NAADP-sensitive two-pore channels are present and functional in gastric smooth muscle cells.

Nicotinic acid adenine dinucleotide phosphate (NAADP) has been identified as an important modulator of Ca(2+) release from the endo-lysosomal system in a variety of cells by a new and ubiquitous class of endo-lysosomal ion channels known as the two-pore channels (TPCs). However, the role of TPCs in NAADP action in smooth muscle is not known. In the present work, we investigated the effects of NAADP in gastric smooth muscle cells and its ability to release Ca(2+) by TPCs. We show that Ca(2+) signals mediated by NAADP were inhibited by disrupting Ca(2+) handling by either acidic organelles (using bafilomycin A1) or the Endoplasmic Reticulum (using thapsigargin, ryanodine or 2-APB).
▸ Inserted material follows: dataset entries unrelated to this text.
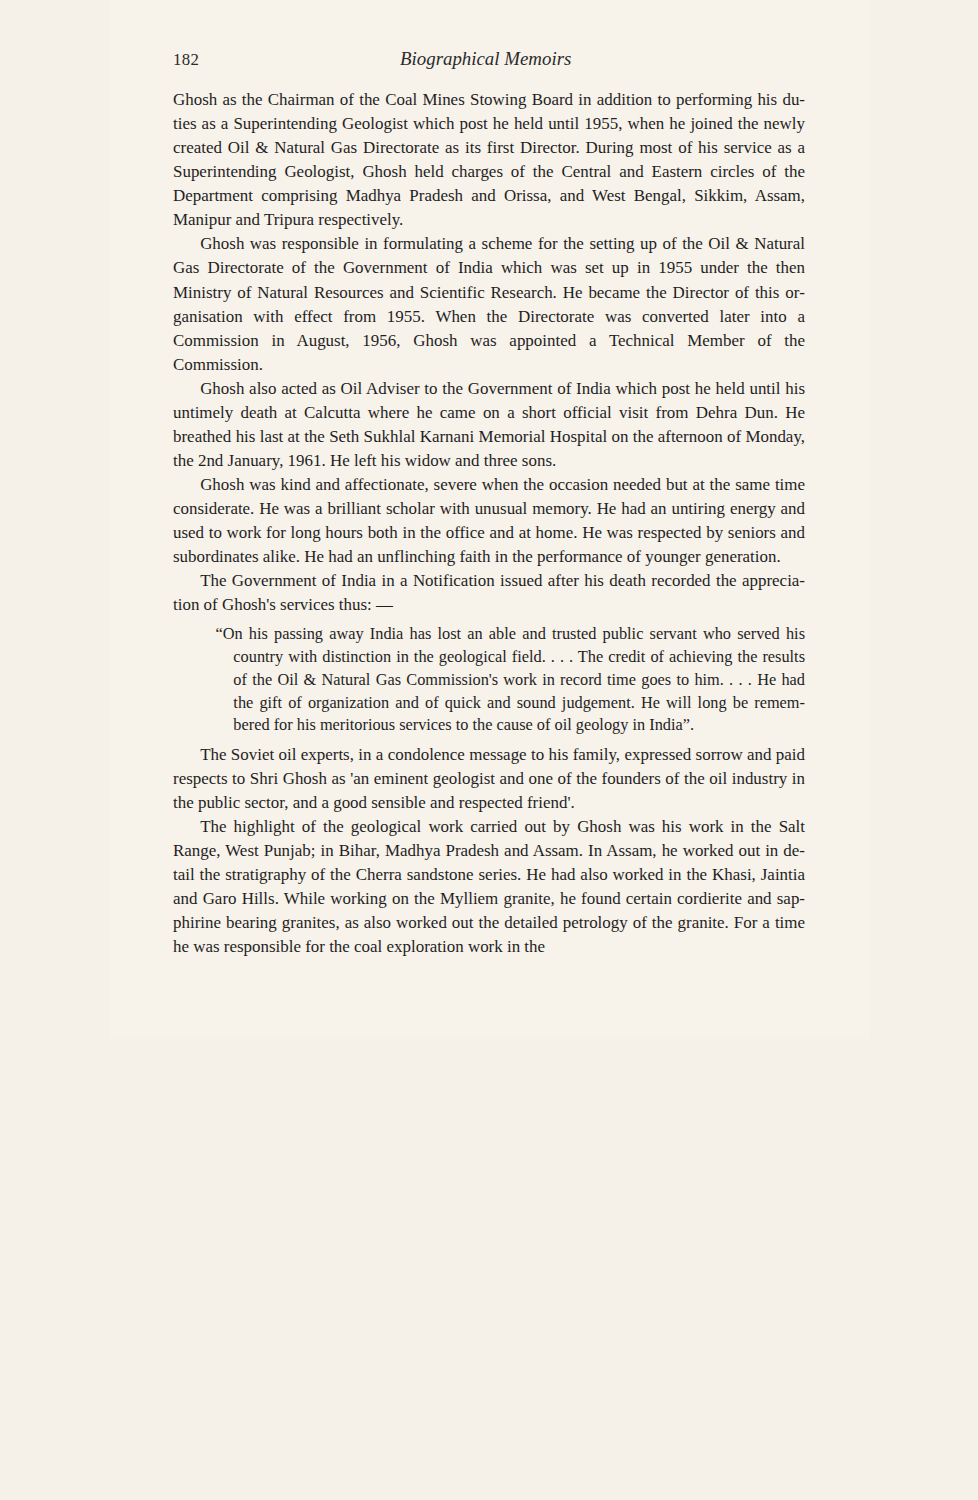182
Biographical Memoirs
Ghosh as the Chairman of the Coal Mines Stowing Board in addition to performing his duties as a Superintending Geologist which post he held until 1955, when he joined the newly created Oil & Natural Gas Directorate as its first Director. During most of his service as a Superintending Geologist, Ghosh held charges of the Central and Eastern circles of the Department comprising Madhya Pradesh and Orissa, and West Bengal, Sikkim, Assam, Manipur and Tripura respectively.
Ghosh was responsible in formulating a scheme for the setting up of the Oil & Natural Gas Directorate of the Government of India which was set up in 1955 under the then Ministry of Natural Resources and Scientific Research. He became the Director of this organisation with effect from 1955. When the Directorate was converted later into a Commission in August, 1956, Ghosh was appointed a Technical Member of the Commission.
Ghosh also acted as Oil Adviser to the Government of India which post he held until his untimely death at Calcutta where he came on a short official visit from Dehra Dun. He breathed his last at the Seth Sukhlal Karnani Memorial Hospital on the afternoon of Monday, the 2nd January, 1961. He left his widow and three sons.
Ghosh was kind and affectionate, severe when the occasion needed but at the same time considerate. He was a brilliant scholar with unusual memory. He had an untiring energy and used to work for long hours both in the office and at home. He was respected by seniors and subordinates alike. He had an unflinching faith in the performance of younger generation.
The Government of India in a Notification issued after his death recorded the appreciation of Ghosh's services thus: —
“On his passing away India has lost an able and trusted public servant who served his country with distinction in the geological field. . . . The credit of achieving the results of the Oil & Natural Gas Commission's work in record time goes to him. . . . He had the gift of organization and of quick and sound judgement. He will long be remembered for his meritorious services to the cause of oil geology in India”.
The Soviet oil experts, in a condolence message to his family, expressed sorrow and paid respects to Shri Ghosh as 'an eminent geologist and one of the founders of the oil industry in the public sector, and a good sensible and respected friend'.
The highlight of the geological work carried out by Ghosh was his work in the Salt Range, West Punjab; in Bihar, Madhya Pradesh and Assam. In Assam, he worked out in detail the stratigraphy of the Cherra sandstone series. He had also worked in the Khasi, Jaintia and Garo Hills. While working on the Mylliem granite, he found certain cordierite and sapphirine bearing granites, as also worked out the detailed petrology of the granite. For a time he was responsible for the coal exploration work in the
Transcripts for endogenous TPC1 and TPC2 were readily detected and recombinant TPCs localized to the endosomes and/or lysosomes. Overexpression of wild-type TPCs but not pore mutants enhanced NAADP-mediated cytosolic Ca(2+) signals. Desensitizing the NAADP pathway inhibited Ca(2+)-responses to extracellular stimulation with carbachol but not ATP. Taken together, these results indicate that NAADP likely induces Ca(2+) release from the endolysosomal system through TPCs which is subsequently amplified via the ER in an agonist-specific manner. Thus, we suggest a second messenger role for NAADP in smooth muscle cells.